第 137 章 茶艺速成班(2 / 2)

任务又失败了 西西特 17700 字 2023-10-10

季易燃倚着门:“两家都有出手,都不在明面上,借了别的刀。”

孟一堃明白了,那就是还没到彻底撕破脸的地步,上一代人的交锋这么虚伪狡诈。

你不摊开我不摊开,我们依然是邻居。

至于他们这一代,三个发小之间不知背着他发生了多少摩擦和不愉快,友情线岌岌可危,小圈子随时都要破裂,却维持了一年又一年。

不是孟一堃自大,这里面他起码占八成功劳跟苦劳。

“你爸的身体好点了吗?”孟一堃问。

“嗯。”季易燃说,“挂了。”

孟一堃话都没说完,手机那头就只剩下嘟嘟声,阿帘让他盯着老季,他派人盯了,没什么情况。
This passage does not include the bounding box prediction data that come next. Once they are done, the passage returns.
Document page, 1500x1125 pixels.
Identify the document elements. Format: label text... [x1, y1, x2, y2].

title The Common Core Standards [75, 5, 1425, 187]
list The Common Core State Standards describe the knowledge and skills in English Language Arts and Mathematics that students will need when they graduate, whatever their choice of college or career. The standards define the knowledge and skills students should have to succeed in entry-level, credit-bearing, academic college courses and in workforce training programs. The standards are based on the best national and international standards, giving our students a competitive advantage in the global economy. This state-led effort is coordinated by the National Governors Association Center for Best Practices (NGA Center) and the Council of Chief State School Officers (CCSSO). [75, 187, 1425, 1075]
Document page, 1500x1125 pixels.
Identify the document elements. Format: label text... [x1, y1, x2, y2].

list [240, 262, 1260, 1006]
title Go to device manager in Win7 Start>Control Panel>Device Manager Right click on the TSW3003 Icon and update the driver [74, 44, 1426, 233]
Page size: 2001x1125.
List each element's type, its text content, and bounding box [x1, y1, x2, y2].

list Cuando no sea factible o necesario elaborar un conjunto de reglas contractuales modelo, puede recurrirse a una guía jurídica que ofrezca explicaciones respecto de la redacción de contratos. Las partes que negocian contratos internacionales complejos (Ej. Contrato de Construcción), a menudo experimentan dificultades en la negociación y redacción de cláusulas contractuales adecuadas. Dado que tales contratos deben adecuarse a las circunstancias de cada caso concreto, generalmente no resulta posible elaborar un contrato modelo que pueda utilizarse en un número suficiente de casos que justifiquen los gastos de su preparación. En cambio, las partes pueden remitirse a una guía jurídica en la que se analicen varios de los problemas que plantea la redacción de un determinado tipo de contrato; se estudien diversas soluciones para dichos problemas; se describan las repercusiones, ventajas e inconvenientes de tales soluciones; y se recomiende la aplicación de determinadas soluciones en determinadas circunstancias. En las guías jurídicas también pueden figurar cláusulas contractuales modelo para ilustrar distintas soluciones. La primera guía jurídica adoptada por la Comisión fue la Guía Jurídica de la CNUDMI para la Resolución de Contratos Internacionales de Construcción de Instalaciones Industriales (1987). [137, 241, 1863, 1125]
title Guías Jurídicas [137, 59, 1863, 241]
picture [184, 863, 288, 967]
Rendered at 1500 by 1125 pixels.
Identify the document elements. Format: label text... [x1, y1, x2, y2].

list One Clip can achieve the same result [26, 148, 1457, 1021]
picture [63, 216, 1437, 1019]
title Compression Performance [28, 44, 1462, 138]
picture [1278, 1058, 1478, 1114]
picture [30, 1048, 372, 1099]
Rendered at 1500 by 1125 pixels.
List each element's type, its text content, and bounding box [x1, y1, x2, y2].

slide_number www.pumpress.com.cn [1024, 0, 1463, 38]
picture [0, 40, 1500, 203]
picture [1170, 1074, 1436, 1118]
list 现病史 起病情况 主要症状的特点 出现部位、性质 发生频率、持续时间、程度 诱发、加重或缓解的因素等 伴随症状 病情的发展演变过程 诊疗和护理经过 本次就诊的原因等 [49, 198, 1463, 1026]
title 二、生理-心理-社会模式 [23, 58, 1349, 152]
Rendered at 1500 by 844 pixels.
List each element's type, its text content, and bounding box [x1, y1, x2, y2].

现在阿帘回国了,他估计自己派人盯了,真不知道他想从老季这盯出个什么答案来。

孟一堃让人送杯咖啡进来,要是大家怎么都找不到的顾知之在老季手上,那他老季就神了。

把一伙人玩||弄于股掌之中。

孟一堃作为发小祈祷不是这种情况,作为家族继承人,他倒是愿意看到那副景象。因为他遇强则强,他希望他们这辈人上位以后,兄弟间的交锋都是精彩又畅快的。

.

季易燃被他的心上人叫进了房间。

陈子轻手握在一起,里面藏着什么:“给你的礼物。”

季易燃摊手,那礼物落在他掌心上面,他闻到了笔墨的气味,看到了一颗小石头。

两面都画了画,一面是季易燃,一面是陈子轻自己,抽象画。

陈子轻生怕季易燃看不出来,贴心地指出了对应的名字。

季易燃长久地端详抚摸。

陈子轻不好意思地凑近点,身子碰了下他的手臂:“这是树底下的铺面石里最漂亮的。”

季易燃的眼中涌出清晰的笑意:“我很喜欢。”

陈子轻舒口气:“你喜欢就好。”

他发现了什么,踮脚靠近季易燃的脸。

季易燃内心的震动溢到他面上,他红了脸,慢慢把眼眸闭起来。

陈子轻只是看见他眼角有一小根树上飞下来的白絮,忍不住想给他捻掉。

现在这搞的。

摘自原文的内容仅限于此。